I would like to try to explore a possible deeper insight to why Achashverosh never found out from where his queen came. When Esther was first brought to the King and didn’t reveal her heritage, didn’t all the Jews of Shushan know who she was? Did they not recognize her face? Everyone must have remembered her from the neighborhood. She was the nice, Jewish girl who was the niece (wife) of the leader of the generation. Yet not even one Jew revealed her secret.

In Shemot Perek 2, Pasuk 14, we find a very different story. On the day after he killed the Egyptian, Moshe encountered two Jews fighting. When Moshe tried to intervene, one of the Jews responded, “Who placed you to be the minister and judge upon us? You are the one who killed the Egyptian.” Upon hearing these words, Moshe became concerned because “now the matter is known.” Known to whom? Pashut pshat indicates that it became known to the Egyptians that Moshe killed one of their own. Rashi, citing the Medrash, offers a different interpretation.

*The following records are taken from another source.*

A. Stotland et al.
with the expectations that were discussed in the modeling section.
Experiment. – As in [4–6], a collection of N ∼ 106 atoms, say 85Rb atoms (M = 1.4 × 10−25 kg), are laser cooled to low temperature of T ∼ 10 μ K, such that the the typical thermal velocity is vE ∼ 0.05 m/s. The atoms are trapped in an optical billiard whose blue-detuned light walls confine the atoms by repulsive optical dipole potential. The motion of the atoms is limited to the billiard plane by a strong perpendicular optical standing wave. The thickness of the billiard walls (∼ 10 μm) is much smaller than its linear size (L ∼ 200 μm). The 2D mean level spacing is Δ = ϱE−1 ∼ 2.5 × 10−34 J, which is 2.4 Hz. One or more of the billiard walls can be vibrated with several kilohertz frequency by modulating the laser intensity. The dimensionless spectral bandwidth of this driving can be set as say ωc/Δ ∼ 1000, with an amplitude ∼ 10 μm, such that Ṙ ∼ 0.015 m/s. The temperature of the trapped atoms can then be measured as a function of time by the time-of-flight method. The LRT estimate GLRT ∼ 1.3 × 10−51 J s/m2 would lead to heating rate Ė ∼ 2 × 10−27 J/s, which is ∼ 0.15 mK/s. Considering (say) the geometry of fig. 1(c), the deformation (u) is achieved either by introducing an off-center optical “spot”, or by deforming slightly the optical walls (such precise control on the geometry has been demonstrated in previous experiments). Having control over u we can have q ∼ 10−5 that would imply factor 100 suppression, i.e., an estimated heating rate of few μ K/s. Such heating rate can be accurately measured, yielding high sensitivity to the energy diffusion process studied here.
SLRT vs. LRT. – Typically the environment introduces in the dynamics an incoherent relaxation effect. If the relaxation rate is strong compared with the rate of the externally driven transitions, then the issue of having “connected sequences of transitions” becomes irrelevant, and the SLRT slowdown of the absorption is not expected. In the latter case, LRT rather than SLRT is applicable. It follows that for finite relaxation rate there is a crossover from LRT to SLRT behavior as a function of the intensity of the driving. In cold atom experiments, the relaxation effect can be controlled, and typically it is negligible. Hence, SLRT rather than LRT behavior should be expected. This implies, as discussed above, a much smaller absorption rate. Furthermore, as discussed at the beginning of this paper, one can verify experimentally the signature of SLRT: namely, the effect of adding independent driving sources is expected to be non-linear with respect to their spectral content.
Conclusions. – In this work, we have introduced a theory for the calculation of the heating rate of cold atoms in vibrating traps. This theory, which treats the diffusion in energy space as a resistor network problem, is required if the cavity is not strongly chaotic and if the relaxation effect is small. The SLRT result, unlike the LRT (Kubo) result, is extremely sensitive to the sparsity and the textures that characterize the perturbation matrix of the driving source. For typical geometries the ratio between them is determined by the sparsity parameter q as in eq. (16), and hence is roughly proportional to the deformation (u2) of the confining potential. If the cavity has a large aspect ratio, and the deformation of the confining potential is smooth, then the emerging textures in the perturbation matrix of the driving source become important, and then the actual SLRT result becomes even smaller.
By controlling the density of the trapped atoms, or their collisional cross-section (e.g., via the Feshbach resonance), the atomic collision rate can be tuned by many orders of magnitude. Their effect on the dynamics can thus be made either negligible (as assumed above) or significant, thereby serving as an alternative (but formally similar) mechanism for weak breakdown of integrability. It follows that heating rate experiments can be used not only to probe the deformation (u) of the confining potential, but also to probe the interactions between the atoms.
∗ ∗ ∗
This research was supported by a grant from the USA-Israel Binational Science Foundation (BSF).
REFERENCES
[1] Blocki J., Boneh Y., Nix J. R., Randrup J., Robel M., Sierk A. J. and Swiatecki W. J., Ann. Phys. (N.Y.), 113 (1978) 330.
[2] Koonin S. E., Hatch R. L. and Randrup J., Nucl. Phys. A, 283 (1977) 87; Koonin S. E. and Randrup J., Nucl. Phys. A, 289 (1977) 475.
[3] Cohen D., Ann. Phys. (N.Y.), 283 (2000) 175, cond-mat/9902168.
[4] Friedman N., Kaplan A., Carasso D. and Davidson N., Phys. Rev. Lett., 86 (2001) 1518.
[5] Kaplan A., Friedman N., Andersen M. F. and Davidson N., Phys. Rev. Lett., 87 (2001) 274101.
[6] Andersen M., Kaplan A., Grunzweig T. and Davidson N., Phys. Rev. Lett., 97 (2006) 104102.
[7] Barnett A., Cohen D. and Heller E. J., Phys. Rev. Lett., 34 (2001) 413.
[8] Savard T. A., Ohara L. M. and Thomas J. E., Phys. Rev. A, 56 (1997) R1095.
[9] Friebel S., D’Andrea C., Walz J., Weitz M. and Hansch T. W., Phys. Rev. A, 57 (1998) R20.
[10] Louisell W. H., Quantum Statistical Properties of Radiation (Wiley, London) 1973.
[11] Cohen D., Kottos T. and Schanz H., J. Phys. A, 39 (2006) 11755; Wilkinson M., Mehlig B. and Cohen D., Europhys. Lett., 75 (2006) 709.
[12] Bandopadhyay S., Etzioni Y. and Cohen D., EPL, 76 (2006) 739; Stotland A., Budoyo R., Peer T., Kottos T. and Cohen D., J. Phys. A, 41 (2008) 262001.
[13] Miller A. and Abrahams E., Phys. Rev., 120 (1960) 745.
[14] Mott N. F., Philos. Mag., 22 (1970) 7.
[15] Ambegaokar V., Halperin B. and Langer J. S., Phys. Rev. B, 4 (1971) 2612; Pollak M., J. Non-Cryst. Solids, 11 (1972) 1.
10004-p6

According to Rashi, Moshe’s statement, “now the matter is known,” refers to the Jews, and provides an answer to a question that had been plaguing Moshe for many years: What had the Jews done to warrant enslavement at the hands of the Egyptians? Once Moshe realized that at this point only the Jews knew about the episode with the Egyptian and that it was through them that Pharaoh learned of it, “the matter” (why we had such hard times) became clear to him. How can there be redemption when there is no Achdut among the Jewish people?

The Medrash tells us that prior to leaving Egypt, we were on the 49th level of Tumah. After working on ourselves, crying out to G-d, and engaging in genuine Teshuva, we merited to be redeemed and finally received our holy Torah. Just before the receiving of the Torah, Shemot Perek 19, Pasuk 2 says “Vayachanu bamidbar vayichan sham Yisrael – And they camped in the desert and Israel camped there.” The Pasuk begins in the plural with the word Vayichanu and ends in the singular -Vayichan. Noting this, Rashi comments, “Ke’ish echad b’lev echad,” the Jews were like one man with one heart. At the time of Matan Torah, there was genuine Achdut among Klal Yisrael.

Returning to the Megilla, we clearly see that there was a similar level of Achdut amongst the Jewish people. Though numerous gifts and pleasures were thrown at the subjects of Achashverosh, when Mordechai, the leader of the Jews, said that Esther’s secret should not be revealed, no one revealed it. That is Achdut. It is also one of the possible reasons why we merited redemption in those days. The power of unity of the Jewish people has no limits.

With this message, we should all work on creating a more unified Jewish People, which will undoubtedly bring about our own redemption speedily in our times. Purim Sameach.